As stated in my earlier post, dietary cholesterol has very little impact on your blood cholesterol levels, unlike saturated fat. So you don’t need to avoid foods that contain cholesterol, especially those that are low in saturated fat, such as prawns and other seafood.

Tips to lower high blood cholesterol

The best way to lower high blood cholesterol, and maintain good cholesterol levels is to have a healthy lifestyle.

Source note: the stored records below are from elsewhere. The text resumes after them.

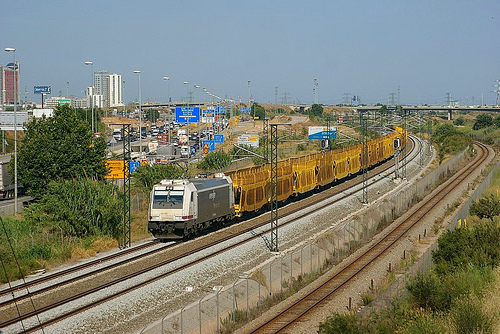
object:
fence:
[137, 144, 473, 331]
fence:
[62, 143, 334, 201]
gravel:
[248, 219, 343, 267]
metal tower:
[270, 124, 279, 252]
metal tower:
[361, 119, 369, 204]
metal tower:
[122, 123, 131, 249]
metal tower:
[401, 117, 408, 178]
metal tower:
[263, 119, 269, 163]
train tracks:
[250, 140, 488, 334]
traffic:
[143, 137, 198, 162]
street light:
[4, 47, 17, 53]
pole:
[14, 51, 18, 215]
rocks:
[187, 267, 219, 282]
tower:
[260, 115, 301, 255]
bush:
[444, 287, 500, 334]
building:
[106, 72, 125, 108]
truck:
[157, 140, 177, 159]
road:
[102, 140, 192, 160]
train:
[146, 126, 407, 243]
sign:
[179, 104, 201, 119]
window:
[151, 194, 183, 209]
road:
[97, 115, 220, 182]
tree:
[396, 231, 498, 314]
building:
[93, 69, 110, 109]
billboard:
[308, 125, 337, 140]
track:
[0, 133, 490, 334]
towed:
[146, 125, 408, 242]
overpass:
[138, 102, 498, 115]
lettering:
[129, 162, 141, 172]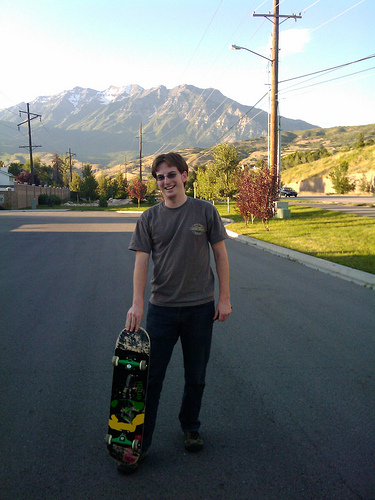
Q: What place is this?
A: It is a street.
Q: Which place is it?
A: It is a street.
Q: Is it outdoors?
A: Yes, it is outdoors.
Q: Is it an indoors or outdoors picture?
A: It is outdoors.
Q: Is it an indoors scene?
A: No, it is outdoors.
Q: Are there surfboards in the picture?
A: No, there are no surfboards.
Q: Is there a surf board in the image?
A: No, there are no surfboards.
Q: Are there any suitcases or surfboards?
A: No, there are no surfboards or suitcases.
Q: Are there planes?
A: No, there are no planes.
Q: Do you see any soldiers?
A: No, there are no soldiers.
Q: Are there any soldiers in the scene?
A: No, there are no soldiers.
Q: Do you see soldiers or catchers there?
A: No, there are no soldiers or catchers.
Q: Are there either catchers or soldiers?
A: No, there are no soldiers or catchers.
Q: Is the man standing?
A: Yes, the man is standing.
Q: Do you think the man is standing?
A: Yes, the man is standing.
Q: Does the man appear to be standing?
A: Yes, the man is standing.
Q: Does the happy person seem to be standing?
A: Yes, the man is standing.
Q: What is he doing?
A: The man is standing.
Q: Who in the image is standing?
A: The man is standing.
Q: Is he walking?
A: No, the man is standing.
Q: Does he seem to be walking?
A: No, the man is standing.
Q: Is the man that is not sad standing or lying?
A: The man is standing.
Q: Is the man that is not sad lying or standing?
A: The man is standing.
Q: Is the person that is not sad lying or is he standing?
A: The man is standing.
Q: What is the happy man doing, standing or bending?
A: The man is standing.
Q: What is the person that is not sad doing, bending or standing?
A: The man is standing.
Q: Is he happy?
A: Yes, the man is happy.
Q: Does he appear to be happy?
A: Yes, the man is happy.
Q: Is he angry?
A: No, the man is happy.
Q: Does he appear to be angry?
A: No, the man is happy.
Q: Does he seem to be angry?
A: No, the man is happy.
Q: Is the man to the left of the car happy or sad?
A: The man is happy.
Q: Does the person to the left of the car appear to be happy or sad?
A: The man is happy.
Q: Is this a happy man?
A: Yes, this is a happy man.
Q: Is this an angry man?
A: No, this is a happy man.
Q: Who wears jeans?
A: The man wears jeans.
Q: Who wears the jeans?
A: The man wears jeans.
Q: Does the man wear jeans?
A: Yes, the man wears jeans.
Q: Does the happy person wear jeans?
A: Yes, the man wears jeans.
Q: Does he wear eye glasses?
A: No, the man wears jeans.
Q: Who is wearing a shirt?
A: The man is wearing a shirt.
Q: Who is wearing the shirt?
A: The man is wearing a shirt.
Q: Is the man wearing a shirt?
A: Yes, the man is wearing a shirt.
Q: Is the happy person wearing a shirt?
A: Yes, the man is wearing a shirt.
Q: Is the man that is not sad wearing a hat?
A: No, the man is wearing a shirt.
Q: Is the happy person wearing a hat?
A: No, the man is wearing a shirt.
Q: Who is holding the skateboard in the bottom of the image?
A: The man is holding the skateboard.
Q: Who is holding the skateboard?
A: The man is holding the skateboard.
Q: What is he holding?
A: The man is holding the skateboard.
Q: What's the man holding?
A: The man is holding the skateboard.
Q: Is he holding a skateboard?
A: Yes, the man is holding a skateboard.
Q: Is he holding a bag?
A: No, the man is holding a skateboard.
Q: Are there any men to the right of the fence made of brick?
A: Yes, there is a man to the right of the fence.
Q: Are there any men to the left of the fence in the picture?
A: No, the man is to the right of the fence.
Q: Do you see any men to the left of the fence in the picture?
A: No, the man is to the right of the fence.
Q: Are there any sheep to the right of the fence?
A: No, there is a man to the right of the fence.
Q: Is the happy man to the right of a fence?
A: Yes, the man is to the right of a fence.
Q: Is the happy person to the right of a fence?
A: Yes, the man is to the right of a fence.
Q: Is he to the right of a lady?
A: No, the man is to the right of a fence.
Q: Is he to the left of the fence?
A: No, the man is to the right of the fence.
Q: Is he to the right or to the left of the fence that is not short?
A: The man is to the right of the fence.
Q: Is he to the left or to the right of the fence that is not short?
A: The man is to the right of the fence.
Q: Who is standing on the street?
A: The man is standing on the street.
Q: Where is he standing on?
A: The man is standing on the street.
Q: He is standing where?
A: The man is standing on the street.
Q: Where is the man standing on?
A: The man is standing on the street.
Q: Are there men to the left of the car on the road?
A: Yes, there is a man to the left of the car.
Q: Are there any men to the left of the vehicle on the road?
A: Yes, there is a man to the left of the car.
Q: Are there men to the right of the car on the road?
A: No, the man is to the left of the car.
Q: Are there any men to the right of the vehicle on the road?
A: No, the man is to the left of the car.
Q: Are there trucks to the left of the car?
A: No, there is a man to the left of the car.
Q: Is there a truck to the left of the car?
A: No, there is a man to the left of the car.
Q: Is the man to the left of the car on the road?
A: Yes, the man is to the left of the car.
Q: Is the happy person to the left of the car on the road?
A: Yes, the man is to the left of the car.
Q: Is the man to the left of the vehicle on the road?
A: Yes, the man is to the left of the car.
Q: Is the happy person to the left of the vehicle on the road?
A: Yes, the man is to the left of the car.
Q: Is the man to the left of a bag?
A: No, the man is to the left of the car.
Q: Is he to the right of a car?
A: No, the man is to the left of a car.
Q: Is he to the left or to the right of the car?
A: The man is to the left of the car.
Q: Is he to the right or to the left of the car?
A: The man is to the left of the car.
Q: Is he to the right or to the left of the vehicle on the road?
A: The man is to the left of the car.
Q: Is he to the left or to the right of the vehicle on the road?
A: The man is to the left of the car.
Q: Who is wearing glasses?
A: The man is wearing glasses.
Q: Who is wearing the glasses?
A: The man is wearing glasses.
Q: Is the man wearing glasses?
A: Yes, the man is wearing glasses.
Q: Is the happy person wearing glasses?
A: Yes, the man is wearing glasses.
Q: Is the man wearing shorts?
A: No, the man is wearing glasses.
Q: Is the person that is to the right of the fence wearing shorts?
A: No, the man is wearing glasses.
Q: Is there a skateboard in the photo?
A: Yes, there is a skateboard.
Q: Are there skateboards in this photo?
A: Yes, there is a skateboard.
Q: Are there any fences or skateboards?
A: Yes, there is a skateboard.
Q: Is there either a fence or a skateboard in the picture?
A: Yes, there is a skateboard.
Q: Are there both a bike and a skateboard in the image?
A: No, there is a skateboard but no bikes.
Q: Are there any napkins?
A: No, there are no napkins.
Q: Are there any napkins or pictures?
A: No, there are no napkins or pictures.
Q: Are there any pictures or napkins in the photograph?
A: No, there are no napkins or pictures.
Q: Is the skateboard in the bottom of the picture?
A: Yes, the skateboard is in the bottom of the image.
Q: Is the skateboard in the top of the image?
A: No, the skateboard is in the bottom of the image.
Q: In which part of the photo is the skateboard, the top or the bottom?
A: The skateboard is in the bottom of the image.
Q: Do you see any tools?
A: No, there are no tools.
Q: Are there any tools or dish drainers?
A: No, there are no tools or dish drainers.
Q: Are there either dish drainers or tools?
A: No, there are no tools or dish drainers.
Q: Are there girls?
A: No, there are no girls.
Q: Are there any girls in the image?
A: No, there are no girls.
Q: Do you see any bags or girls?
A: No, there are no girls or bags.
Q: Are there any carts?
A: No, there are no carts.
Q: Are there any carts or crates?
A: No, there are no carts or crates.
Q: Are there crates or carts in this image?
A: No, there are no carts or crates.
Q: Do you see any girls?
A: No, there are no girls.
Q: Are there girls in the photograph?
A: No, there are no girls.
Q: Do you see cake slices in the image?
A: No, there are no cake slices.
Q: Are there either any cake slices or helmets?
A: No, there are no cake slices or helmets.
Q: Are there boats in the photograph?
A: No, there are no boats.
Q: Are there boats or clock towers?
A: No, there are no boats or clock towers.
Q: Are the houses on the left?
A: Yes, the houses are on the left of the image.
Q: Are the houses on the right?
A: No, the houses are on the left of the image.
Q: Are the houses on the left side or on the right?
A: The houses are on the left of the image.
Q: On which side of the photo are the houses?
A: The houses are on the left of the image.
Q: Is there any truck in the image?
A: No, there are no trucks.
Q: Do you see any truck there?
A: No, there are no trucks.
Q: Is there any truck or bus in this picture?
A: No, there are no trucks or buses.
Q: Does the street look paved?
A: Yes, the street is paved.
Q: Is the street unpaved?
A: No, the street is paved.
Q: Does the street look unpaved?
A: No, the street is paved.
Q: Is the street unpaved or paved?
A: The street is paved.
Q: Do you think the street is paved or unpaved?
A: The street is paved.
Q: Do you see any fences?
A: Yes, there is a fence.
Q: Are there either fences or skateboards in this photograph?
A: Yes, there is a fence.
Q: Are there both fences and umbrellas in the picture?
A: No, there is a fence but no umbrellas.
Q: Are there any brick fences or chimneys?
A: Yes, there is a brick fence.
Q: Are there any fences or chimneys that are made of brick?
A: Yes, the fence is made of brick.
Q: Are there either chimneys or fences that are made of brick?
A: Yes, the fence is made of brick.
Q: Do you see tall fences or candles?
A: Yes, there is a tall fence.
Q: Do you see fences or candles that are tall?
A: Yes, the fence is tall.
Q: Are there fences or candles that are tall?
A: Yes, the fence is tall.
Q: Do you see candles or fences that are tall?
A: Yes, the fence is tall.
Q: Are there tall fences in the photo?
A: Yes, there is a tall fence.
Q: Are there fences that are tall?
A: Yes, there is a fence that is tall.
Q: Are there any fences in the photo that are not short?
A: Yes, there is a tall fence.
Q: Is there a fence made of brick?
A: Yes, there is a fence that is made of brick.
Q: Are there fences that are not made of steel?
A: Yes, there is a fence that is made of brick.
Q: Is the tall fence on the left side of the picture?
A: Yes, the fence is on the left of the image.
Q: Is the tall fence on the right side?
A: No, the fence is on the left of the image.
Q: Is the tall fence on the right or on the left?
A: The fence is on the left of the image.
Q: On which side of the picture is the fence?
A: The fence is on the left of the image.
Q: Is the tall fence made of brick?
A: Yes, the fence is made of brick.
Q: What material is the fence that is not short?
A: The fence is made of brick.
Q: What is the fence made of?
A: The fence is made of brick.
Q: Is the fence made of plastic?
A: No, the fence is made of brick.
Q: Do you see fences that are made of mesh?
A: No, there is a fence but it is made of brick.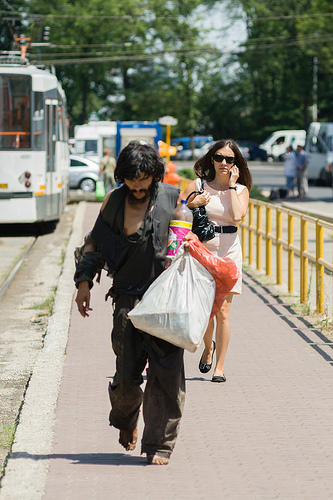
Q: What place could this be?
A: It is a sidewalk.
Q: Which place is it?
A: It is a sidewalk.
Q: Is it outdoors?
A: Yes, it is outdoors.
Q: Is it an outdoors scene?
A: Yes, it is outdoors.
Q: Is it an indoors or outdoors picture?
A: It is outdoors.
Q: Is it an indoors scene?
A: No, it is outdoors.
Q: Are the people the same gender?
A: No, they are both male and female.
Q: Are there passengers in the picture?
A: No, there are no passengers.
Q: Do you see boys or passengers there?
A: No, there are no passengers or boys.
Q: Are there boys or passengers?
A: No, there are no passengers or boys.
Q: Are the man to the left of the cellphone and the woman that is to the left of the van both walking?
A: Yes, both the man and the woman are walking.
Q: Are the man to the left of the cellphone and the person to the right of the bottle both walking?
A: Yes, both the man and the woman are walking.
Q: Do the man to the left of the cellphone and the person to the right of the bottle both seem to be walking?
A: Yes, both the man and the woman are walking.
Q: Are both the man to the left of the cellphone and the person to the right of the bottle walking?
A: Yes, both the man and the woman are walking.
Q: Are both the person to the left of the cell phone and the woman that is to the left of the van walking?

  • Avoid saturated fat: Saturated fat is the main culprit for raising blood cholesterol levels. Saturated fat is found in fatty meats, full fat milk and dairy products, processed meats like sausages, unhealthy snacks (e.g.chips), most takeaway foods (especially those that are deep fried), and baked goods such as cakes and pastries. Choose lean meats (trim the fat or choose meat that is labelled ‘heart smart’), choose low fat or fat free dairy products, and limit fatty snacks and takeaway.
  • Choose good fats: polyunsaturated and monounsaturated fat have a positive effect on blood cholesterol levels. Replace butter (which is high in saturated fat) with a polyunsaturated margarine spread. You can read more about the different types of fats in my blog post Fats: The Good, The Bad And The Ugly.
  • Eat more fruit and vegetables: Aim to have two pieces of fruit and vegetables/salad at lunch and dinner each day. The Australian Government recommends 2 serves of fruit and 5 serves of vegetables each day for a healthy diet.
  • Get active: Regular physical activity can increase HDL cholesterol and reduce LDL cholesterol.
  • Watch your weight: Unhealthy weight and excess fat can increase LDL cholesterol.